Ryzyko zakażenia
Zrozumiałe unikanie wizyt w sklepach, zwłaszcza spożywczych, spowodowało jednocześnie, że aż o 45 proc. wzrosła kwota wydawana jednorazowo (to już średnio 49 zł). Najwyższy, bo 60-proc., wzrost odnotowały tu sklepy dyskontowe. Najmniej na tym trendzie zyskały sklepy specjalistyczne – w ich przypadku kwota wzrosła o 27 proc.
Utrzymujące się poczucie ryzyka zakażenia koronawirusem powoduje, że ten trend może wciąż występować, choć trudno prognozować, w jakim natężeniu. Gołym okiem widać, że większość klientów jednorazowo robi większe zakupy, niezależnie od typu sklepu. – W sytuacjach zagrożenia epidemicznego można się spodziewać, że im większy format sklepu i co za tym idzie – potencjalna liczba klientów w środku, tym większe będą obawy klientów przed jego wybieraniem – mówi Grzegorz Łaptaś, partner w PwC.
– Dlatego możemy oczekiwać dalszego spadku zainteresowania zakupami w hipermarketach, a wzrostu w innych, zwłaszcza sieciach mniejszych sklepów. Segment convenience rośnie teraz w szybkim tempie, a odpowiada za to głównie sieć Żabka otwierająca rocznie po kilkaset sklepów – dodaje.
Dyskonty wciąż na fali
Handlowcy także widzą zmiany. – W ostatnich miesiącach zauważyliśmy istotne zmiany w trendach konsumenckich, w tym między innymi w zakresie częstotliwości dokonywania zakupów oraz wartości koszyka – przyznaje Aleksandra Robaszkiewicz, rzecznik Lidl Polska. – Zauważamy także, że klienci poszukują teraz przede wszystkim produktów podstawowych wysokiej jakości, w atrakcyjnej, niskiej cenie – a my staramy się odpowiadać na bieżąco na te potrzeby – dodaje.

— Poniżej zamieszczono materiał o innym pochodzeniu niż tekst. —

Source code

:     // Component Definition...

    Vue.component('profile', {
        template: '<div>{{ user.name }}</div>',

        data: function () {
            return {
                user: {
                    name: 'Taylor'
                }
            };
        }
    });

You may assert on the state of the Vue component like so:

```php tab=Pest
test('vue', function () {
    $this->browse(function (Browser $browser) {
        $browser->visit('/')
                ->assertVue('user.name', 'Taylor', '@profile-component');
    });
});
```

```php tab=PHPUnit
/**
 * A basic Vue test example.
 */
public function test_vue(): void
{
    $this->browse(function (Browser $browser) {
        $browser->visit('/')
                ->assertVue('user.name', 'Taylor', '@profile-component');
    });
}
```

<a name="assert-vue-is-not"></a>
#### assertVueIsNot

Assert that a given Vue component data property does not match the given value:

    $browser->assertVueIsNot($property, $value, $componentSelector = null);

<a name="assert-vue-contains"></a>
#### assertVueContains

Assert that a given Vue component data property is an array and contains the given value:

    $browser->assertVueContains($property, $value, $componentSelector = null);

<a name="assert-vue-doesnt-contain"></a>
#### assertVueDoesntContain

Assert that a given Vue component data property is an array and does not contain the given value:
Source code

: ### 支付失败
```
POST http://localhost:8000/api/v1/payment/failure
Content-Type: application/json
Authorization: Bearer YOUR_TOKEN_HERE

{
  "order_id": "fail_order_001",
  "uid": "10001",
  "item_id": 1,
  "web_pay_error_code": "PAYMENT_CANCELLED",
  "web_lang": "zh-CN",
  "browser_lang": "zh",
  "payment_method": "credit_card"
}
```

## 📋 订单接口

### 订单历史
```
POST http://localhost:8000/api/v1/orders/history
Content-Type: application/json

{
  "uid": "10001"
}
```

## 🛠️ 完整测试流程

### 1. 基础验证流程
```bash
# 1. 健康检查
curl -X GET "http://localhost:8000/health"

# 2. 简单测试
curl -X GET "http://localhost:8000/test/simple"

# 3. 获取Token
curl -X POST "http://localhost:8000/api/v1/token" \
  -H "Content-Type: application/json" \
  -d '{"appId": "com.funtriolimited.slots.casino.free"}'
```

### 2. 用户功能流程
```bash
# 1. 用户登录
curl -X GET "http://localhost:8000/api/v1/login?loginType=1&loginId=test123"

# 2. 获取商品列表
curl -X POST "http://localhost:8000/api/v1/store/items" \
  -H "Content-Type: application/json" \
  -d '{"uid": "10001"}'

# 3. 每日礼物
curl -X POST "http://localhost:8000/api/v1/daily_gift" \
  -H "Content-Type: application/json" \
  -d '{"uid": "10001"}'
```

Biedronka odmówiła ustosunkowania się do przedstawionych przez nas danych, zasłaniając się statusem giełdowej spółki przed opublikowaniem raportu okresowego.
Pewne jest, że pandemia będzie wymuszała na rynku kolejne zmiany zarówno u klientów, jak i sprzedawców. Na razie to dyskonty wydają się być wygranymi tych zmian. Z danych Gfk wynika, że Polacy w tego typu sklepach wydają już ponad 37 proc. swoich budżetów na FMCG. Pozostałe kanały zanotowały przejściowe zwyżki lub spadki, niemniej dystans do liderów jest ogromny. Wszystko wskazuje na to, że podobnie jak Niemcy czy Szwajcarzy zdecydowanie najwięcej wydawać będziemy w dyskontach.